Saranno proiettati 22 film provenienti da oltre 20 Paesi di Europa, America, Asia e Africa, tra cui lungometraggi e cortometraggi. Saranno proiettati nei centri culturali di Valdebernardo e El Madroño (quartiere di Vicálvaro), La Vaguada (Fuencarral-El Pardo) ed Emilia Pardo Bazán (Centro), con ingresso gratuito fino al raggiungimento della capienza. Al termine delle proiezioni, ci sarà uno spazio per il dibattito sulle sfide dell’Europa del presente e del futuro.
Avvicinare il cinema d’autore

I film che verranno proiettati al Cineu sono di grandi registi contemporanei come Mohammad Rasoulof (autore di The Seed of the Sacred Fig Tree), Agnieszka Holland (autrice di Green Border), Aki Kaurismäki (autore di Fallen Leaves) e Mati Diop (autore di Dahomey). Verranno inoltre presentate voci creative e critiche sull’Europa.
L’obiettivo della mostra è quello di democratizzare l’accesso alla cultura e di presentare proposte dirompenti che siano particolarmente attraenti per i giovani. Inoltre, i centri culturali non vogliono solo diventare cinema, ma anche laboratori di idee in cui affrontare le principali problematiche del continente.
L’Europa e il mondo

Il programma raggruppa i film in quattro diversi blocchi tematici. Europe in Transformation si concentra sui cambiamenti sociali, culturali ed economici, mentre Shared Memories offre una panoramica storica per capire come è stata costruita l’Europa. Le relazioni dell’Europa con il resto del mondo sono esplorate anche nel blocco Oceanic Bridges, che riflette sui legami con l’Africa, l’Asia e le Americhe.
Infine, la sezione Spagna ed Europa: 40 anni di cammino comune commemora i quattro decenni di integrazione della Spagna nell’Unione europea. Questo anniversario ha dato origine anche alla celebrazione del festival ed è una buona occasione per ricordare i valori di solidarietà, cooperazione, memoria storica e diversità culturale attraverso il cinema.
Il programma del Cineu
La prima proiezione sarà La semilla de la higuera sagrada (Il seme del fico sacro) il 2 ottobre alle 18:00 presso il Centro Cultural Valdebernardo (Vicálvaro). Si tratta di un dramma sociale con elementi thriller che mostra la realtà sociale attraverso l’intimità di una famiglia.

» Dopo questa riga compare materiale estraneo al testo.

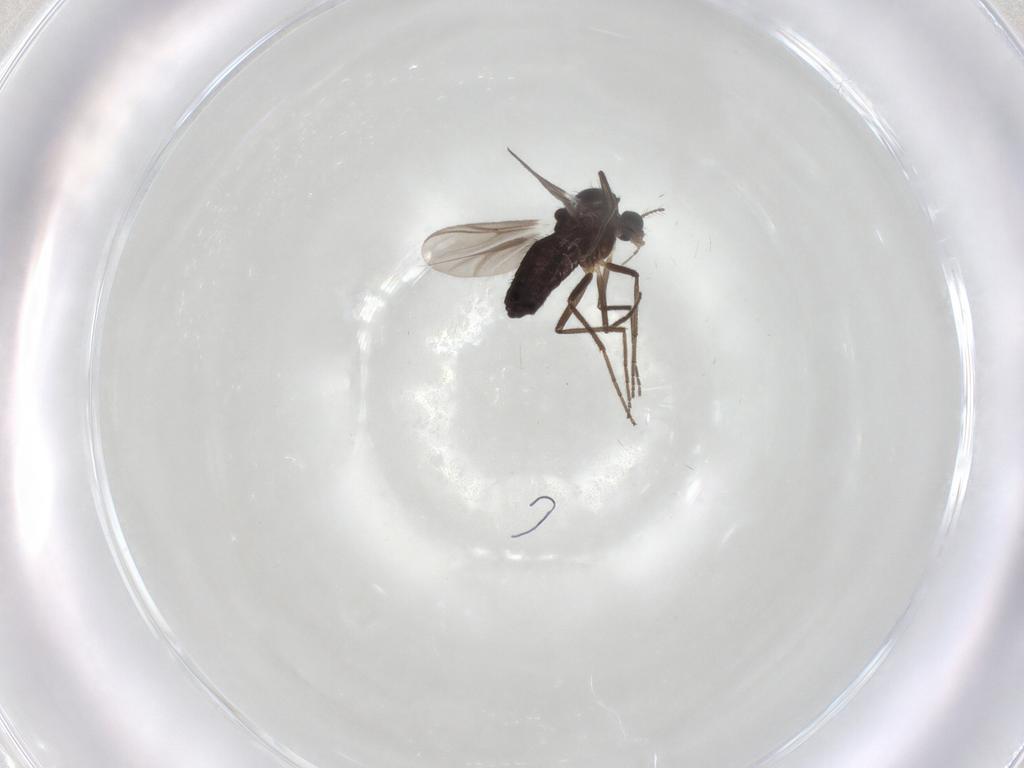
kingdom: Animalia
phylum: Arthropoda
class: Insecta
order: Diptera
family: Chironomidae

I film saranno proiettati sempre di sera e continueranno fino al 28 novembre. Ecco le date delle proiezioni in ogni centro culturale:
Valdebernardo (Vicálvaro).
- 16 ottobre: Confine verde.
- 30 ottobre: Foglie cadute.
- 13 novembre: Ippopotami felici e pavoni tristi e Santé et Tropica.

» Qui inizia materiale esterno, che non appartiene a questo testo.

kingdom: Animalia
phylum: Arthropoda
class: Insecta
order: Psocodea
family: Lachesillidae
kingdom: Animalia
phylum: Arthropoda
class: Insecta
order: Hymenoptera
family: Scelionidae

- 21 novembre: La risposta per sempre.
- 27 novembre: Ansia.
La Vaguada (Fuencarral-El Pardo)
- 13 ottobre: Riposa in pace.
- 20 ottobre: Tè nero.
- 27 ottobre: Banda sonora per un golpe di Stato (Soundtrack to a coup d’état).

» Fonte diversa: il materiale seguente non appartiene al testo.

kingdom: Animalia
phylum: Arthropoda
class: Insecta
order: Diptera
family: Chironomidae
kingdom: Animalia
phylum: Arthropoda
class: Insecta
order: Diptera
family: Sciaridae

- 24 novembre: La vida al revés e El sastre de los presidentes.
El Madroño (Vicálvaro)
- 9 ottobre: Dahomey.
- 23 ottobre: Il nuovo anno che non è mai arrivato.
- 20 novembre: Ghariba e Ajeeb e Rosinante.
- 6 novembre: Terra Kumeyaay e WACAY, terra delle donne del tabacco.
Emilia Pardo Bazán (Centro)
- 21 novembre: Chi ma come, dove e Quota.
- 28 novembre: El olvido mata dos veces e Solo niños.